M. Stratford estime que les 18 millions $ sont un bon début, «mais si nous parlons de santé mentale à long terme, alors l’investissement doit être beaucoup plus important que cela».

Un effort insuffisant reconnu

Le rapport final de la commission d’enquête publique critiquait sévèrement les tentatives infructueuses de la Nouvelle-Écosse de fournir un soutien adéquat en matière de santé mentale et de deuil au cours des trois dernières années.

La commission a notamment constaté qu’il y avait des retards dans la fourniture de l’aide limitée disponible. Les gens n’ont pas reçu d’indications sur la manière de contacter les conseillers, et certains résidants ont dû raconter leurs expériences traumatisantes à plusieurs reprises alors qu’ils naviguaient dans un système qui créait «un déficit de guérison et une rupture de confiance».

Le rapport indique que l’inaction du gouvernement pourrait «conduire à de nouveaux cycles de violence et de traumatismes».

Vendredi, M. Comer a reconnu que la réponse de la province était insuffisante. «Dans les jours, les semaines et les mois qui ont suivi la tragédie, il y a eu beaucoup de travail sur le terrain, mais nous avons très clairement entendu dans le rapport que ce n’était pas suffisant», a-t-il affirmé.

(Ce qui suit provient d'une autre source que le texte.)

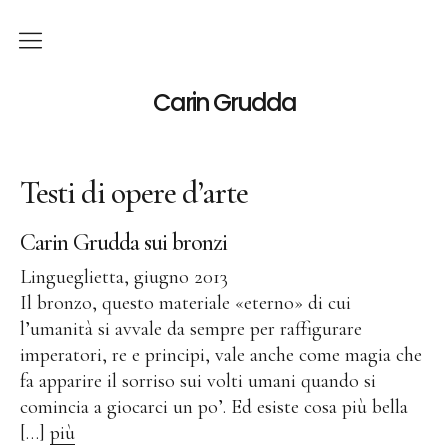
Italiano
Carin Grudda
Deutsch
(
Tedesco
)
Testi di opere d’arte
English
(
Inglese
)
News
Carin Grudda sui bronzi
Mostre
Lingueglietta, giugno 2013
Il bronzo, questo materiale «eterno» di cui
l’umanità si avvale da sempre per raffigurare
Mostre Personali
imperatori, re e principi, vale anche come magia che
Mostre Collettive
fa apparire il sorriso sui volti umani quando si
Opera
comincia a giocarci un po’. Ed esiste cosa più bella
[…]
più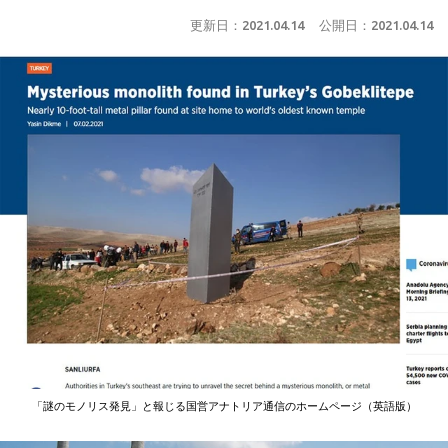
更新日：
2021.04.14
公開日：
2021.04.14
「謎のモノリス発見」と報じる国営アナトリア通信のホームページ（英語版）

Présente en visioconférence à l’annonce, Carolyn Bennett, ministre fédérale de la Santé mentale et des Dépendances, a aussi noté les lacunes mises en évidence par la commission. 

«Il n’y a pas une famille en Nouvelle-Écosse qui n’a pas été touchée par cette terrible tragédie, a-t-elle mentionné. En ce moment, nous nous rassemblons pour prendre des mesures indispensables. Le public exige des changements, et pour une très bonne raison. Il est clair qu’il y a eu des échecs.»

Plus tard vendredi, la cheffe du NPD de la Nouvelle-Écosse, Claudia Chender, a réagi en disant que l’annonce conjointe était un bon début. 

«Au cours des trois dernières années, nous avons entendu des membres des communautés directement touchées nous dire qu’ils avaient besoin de plus de soutien», a indiqué Mme Chender dans un communiqué. 

«Bien que je pense que le gouvernement aurait pu agir plus tôt et fournir plus de soutien en matière de soins en santé mentale, je suis heureuse de voir qu’à partir de lundi, il y aura une réponse spécifique», a-t-elle ajouté.